2017.07.23 18:51:10 (889166005783711747) from Daniel J. Bernstein, replying to "Colm MacCárthaigh (@colmmacc)" (889162988724277249):
Typical RNG code (e.g., OpenSSL RAND_bytes) takes longer to generate 1 byte than a fast-key-erasure RNG takes to fill up a 768-byte buffer.
2017.07.23 18:15:36 (889157056376168449) from "Colm MacCárthaigh (@colmmacc)":
I like your RNG and its properties better, but caches cause jitter and use memory is all :/ does matter in some apps.
2017.07.23 18:17:57 (889157646615314432) from "Colm MacCárthaigh (@colmmacc)", replying to "Colm MacCárthaigh (@colmmacc)" (889157056376168449):
I'm going to implement it, but I think I'd cache internally only to the drbg_generate() equivalent, rekey each generate call. Make sense?

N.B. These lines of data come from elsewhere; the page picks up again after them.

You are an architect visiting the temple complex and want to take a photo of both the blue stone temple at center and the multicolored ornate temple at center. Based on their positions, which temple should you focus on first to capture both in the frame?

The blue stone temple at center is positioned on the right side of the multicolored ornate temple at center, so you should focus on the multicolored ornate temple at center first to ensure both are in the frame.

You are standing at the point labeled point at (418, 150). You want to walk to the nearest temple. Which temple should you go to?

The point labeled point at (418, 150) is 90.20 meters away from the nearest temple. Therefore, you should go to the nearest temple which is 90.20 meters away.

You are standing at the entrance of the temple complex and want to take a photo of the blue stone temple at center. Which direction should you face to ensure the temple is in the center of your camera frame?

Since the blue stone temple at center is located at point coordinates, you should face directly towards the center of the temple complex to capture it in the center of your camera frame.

2017.07.23 18:31:26 (889161042118443008) from Daniel J. Bernstein, replying to "Colm MacCárthaigh (@colmmacc)" (889157646615314432):
How about benchmarking the simple secure thing first, and then seeing whether there's a real argument for doing something more complicated?
2017.07.23 18:39:11 (889162988724277249) from "Colm MacCárthaigh (@colmmacc)":
Caching RNG output is a common optimization, even for urandom, but I've had to remove it several times from things.